If food lingers too long in the stomach, it can cause problems, like bacterial overgrowth from the fermentation of food. Also, the food can harden into solid masses called bezoars that may cause nausea, vomiting, and obstruction in the stomach. Bezoars can be dangerous if they block the passage of food into the small intestine.
Diabetic gastroparesis can make diabetes worse by adding to the difficulty of controlling blood glucose. When food that has been delayed in the stomach finally enters the small intestine and is absorbed, blood glucose levels rise. Since diabetic gastroparesis makes stomach emptying unpredictable, a person's blood glucose levels can be erratic and difficult to control.
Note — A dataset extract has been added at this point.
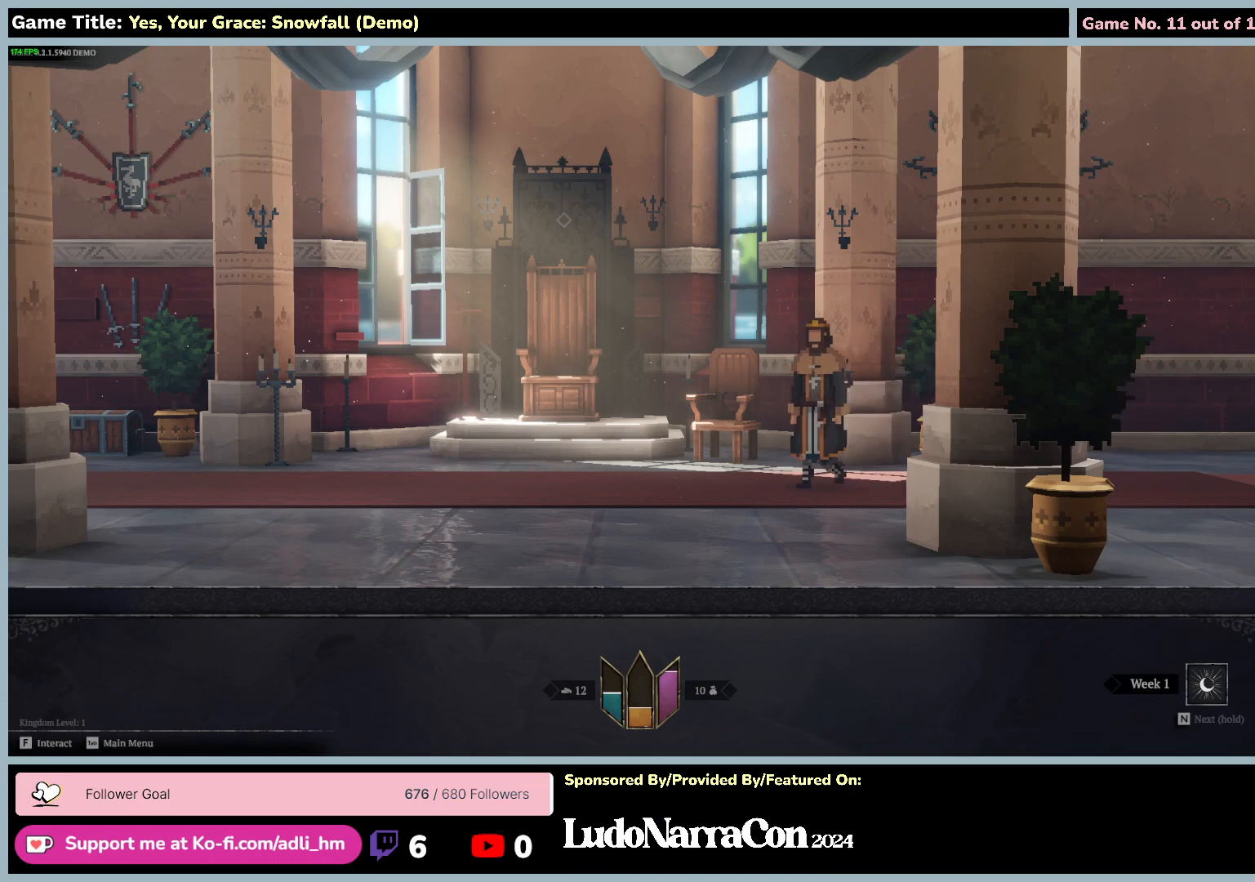
{"keys": ["a"], "mouse": [], "events": []}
The diagnosis of diabetic gastroparesis is confirmed through one or more of the following tests:
- Barium x-ray
- Barium beefsteak meal
- Radioisotope gastric-emptying scan
- Gastric manometry
- Blood tests
- Upper endoscopy
(Click Diagnosing Diabetic Gastroparesis for more information on these tests.)
The primary goal of treatment is to regain control of blood glucose levels. Possible treatments include:
- Oral medications
- Changes in diet and eating times
- Feeding tubes and intravenous feeding (in severe cases).
It is important to note that in most cases, treatment does not cure diabetic gastroparesis -- it is usually a chronic condition. Treatment helps the person with diabetic gastroparesis manage the condition so that he or she can be as healthy and comfortable as possible.